L’apprendimento che deriva dagli “entertainment games” sicuramente non è tecnica. Non ci insegna la matematica, l’inglese o la storia. Allora di quale tipo di apprendimento si occupa questa tipologia di gioco? A questo proposito si parla di apprendimento “collaterale”, ovvero lo sviluppo di capacità e inclinazioni specifiche che nascono di pari passo al proseguimento ed evoluzione del gioco. In alcuni videogames, come nel caso di platform o giochi di strategia o MMORPG, sono richieste abilità cognitive di ragionamento, strategia e di logica per poter proseguire. In questo caso, l’utente non apprende delle vere e proprie nozioni ma allena la mente al ragionamento.
Entrambi questi processi di apprendimento sono validi. La mente umana apprende in diversi modi, non solo a livello nozionistico-scolastico ma anche in modi più logici e di ragionamento che nutrono in egual misura la nostra mente rendendoci capaci di discernere le situazioni e saperle gestire.

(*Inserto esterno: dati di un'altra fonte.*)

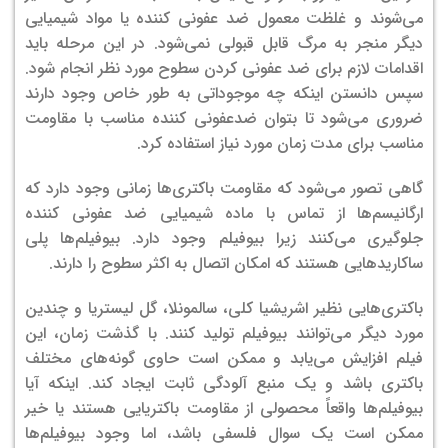
می‌شوند و غلظت معمول ضد عفونی کننده یا مواد شیمیایی
دیگر منجر به مرگ قابل قبولی نمی‌شود. در این مرحله باید
اقدامات لازم برای ضد عفونی كردن سطوح مورد نظر انجام شود.
سپس دانستن اینکه چه موجوداتی به طور خاص وجود دارند
ضروری می‌شود تا بتوان ضدعفونی کننده مناسب با مقاومت
مناسب برای مدت زمان مورد نیاز استفاده کرد.
گاهی تصور می‌شود که مقاومت باکتری‌ها زمانی وجود دارد که
ارگانیسم‌ها از تماس با ماده شیمیایی ضد عفونی کننده
جلوگیری می‌کنند زیرا بیوفیلم وجود دارد. بیوفیلم‌ها پلی
ساکاریدهایی هستند که امکان اتصال به اکثر سطوح را دارند.
باکتری‌هایی نظیر اشریشیا کلی، سالمونلا، گل لیستریا و چندین
مورد دیگر می‌توانند بیوفیلم تولید کنند. با گذشت زمان، این
فیلم افزایش می‌یابد و ممکن است حاوی گونه‌های مختلف
باکتری باشد و یک منبع آلودگی ثابت ایجاد کند. اینکه آیا
بیوفیلم‌ها واقعاً محصولی از مقاومت باکتریایی هستند یا خیر
ممکن است یک سوال فلسفی باشد، اما وجود بیوفیلم‌ها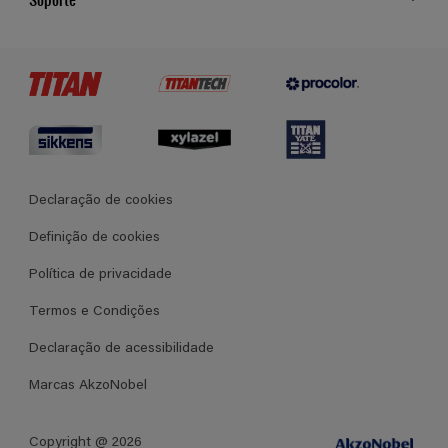
Cores
Contato
Certificados
Lojas
Termos e Condições Gerais de Venda
Declaração de cookies
Definição de cookies
Política de privacidade
Termos e Condições
Declaração de acessibilidade
Marcas AkzoNobel
Copyright @ 2026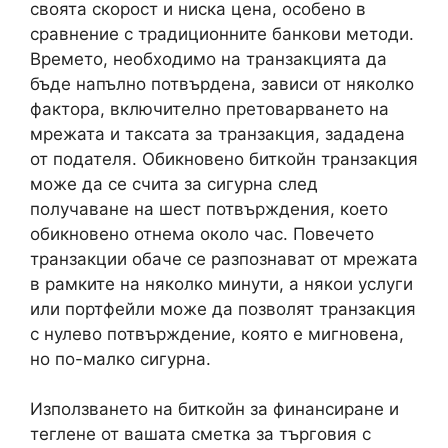
своята скорост и ниска цена, особено в
сравнение с традиционните банкови методи.
Времето, необходимо на транзакцията да
бъде напълно потвърдена, зависи от няколко
фактора, включително претоварването на
мрежата и таксата за транзакция, зададена
от подателя. Обикновено биткойн транзакция
може да се счита за сигурна след
получаване на шест потвърждения, което
обикновено отнема около час. Повечето
транзакции обаче се разпознават от мрежата
в рамките на няколко минути, а някои услуги
или портфейли може да позволят транзакция
с нулево потвърждение, която е мигновена,
но по-малко сигурна.
Използването на биткойн за финансиране и
теглене от вашата сметка за търговия с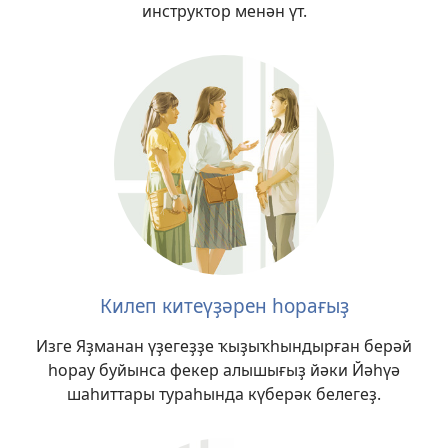
инструктор менән үт.
Килеп китеүҙәрен һорағыҙ
Изге Яҙманан үҙегеҙҙе ҡыҙыҡһындырған берәй
һорау буйынса фекер алышығыҙ йәки Йәһүә
шаһиттары тураһында күберәк белегеҙ.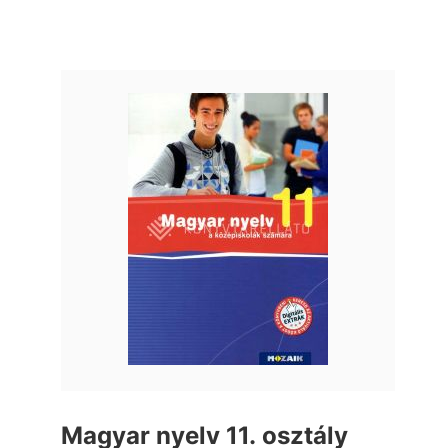
Magyar nyelv 11. osztály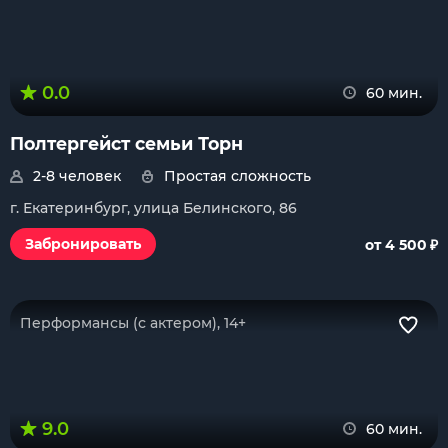
0.0
60 мин.
Полтергейст семьи Торн
2-8 человек
Простая сложность
г. Екатеринбург, улица Белинского, 86
₽
Забронировать
от 4 500
Перформансы (с актером), 14+
9.0
60 мин.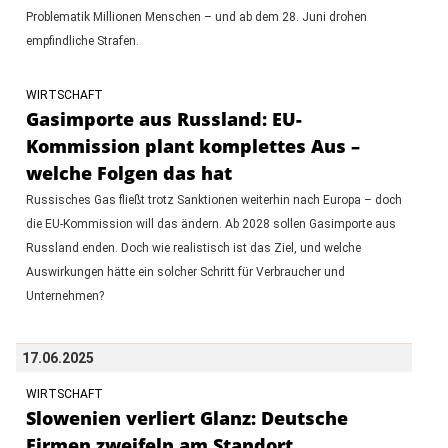
Problematik Millionen Menschen – und ab dem 28. Juni drohen
empfindliche Strafen.
WIRTSCHAFT
Gasimporte aus Russland: EU-
Kommission plant komplettes Aus –
welche Folgen das hat
Russisches Gas fließt trotz Sanktionen weiterhin nach Europa – doch
die EU-Kommission will das ändern. Ab 2028 sollen Gasimporte aus
Russland enden. Doch wie realistisch ist das Ziel, und welche
Auswirkungen hätte ein solcher Schritt für Verbraucher und
Unternehmen?
17.06.2025
WIRTSCHAFT
Slowenien verliert Glanz: Deutsche
Firmen zweifeln am Standort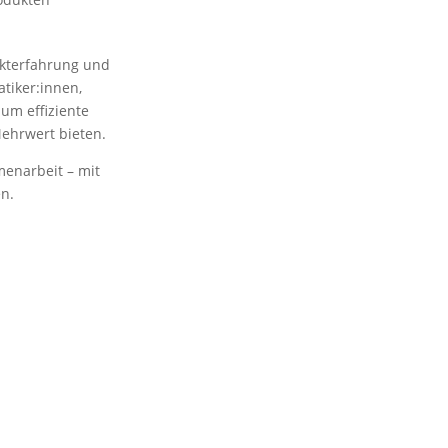
ekterfahrung und
atiker:innen,
um effiziente
ehrwert bieten.
menarbeit – mit
n.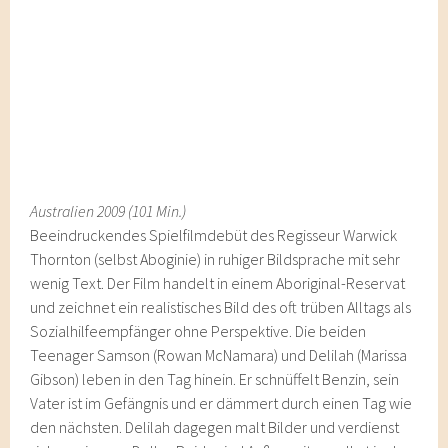
Australien 2009 (101 Min.)
Beeindruckendes Spielfilmdebüt des Regisseur Warwick
Thornton (selbst Aboginie) in ruhiger Bildsprache mit sehr
wenig Text. Der Film handelt in einem Aboriginal-Reservat
und zeichnet ein realistisches Bild des oft trüben Alltags als
Sozialhilfeempfänger ohne Perspektive. Die beiden
Teenager Samson (Rowan McNamara) und Delilah (Marissa
Gibson) leben in den Tag hinein. Er schnüffelt Benzin, sein
Vater ist im Gefängnis und er dämmert durch einen Tag wie
den nächsten. Delilah dagegen malt Bilder und verdienst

Il videogioco rimane un buon mezzo per veicolare queste connessioni e coordinamenti cognitivi e se equilibrato risulta un buon mezzo di apprendimento anche per i più giovani.
Conclusioni
Nonostante ci siano questi aspetti indubbiamente positivi, non possiamo esimerci dal riconoscere che un uso eccessivo dei videogiochi può condurre alla dipendenza, all’isolamento e ad altre alterazioni della personalità. Quello che però è necessario sottolineare è che qualunque cosa se fatta nel modo sbagliato e in modo eccessivo può diventare un’ossessione dalla quale non si riesce più a discernere ciò che giusto da ciò che è sbagliato. Non è il videogioco a dover essere demonizzato, ma l’uso che l’uomo ne fa. Le cose possono avere una doppia natura sta a noi stabilire come vogliamo utilizzarla e a quale scopo, come la scienza e la tecnologia che da sempre hanno sollevato e sollevano una serie di interrogativi morali e etici su cui, ancora oggi, si dibatte.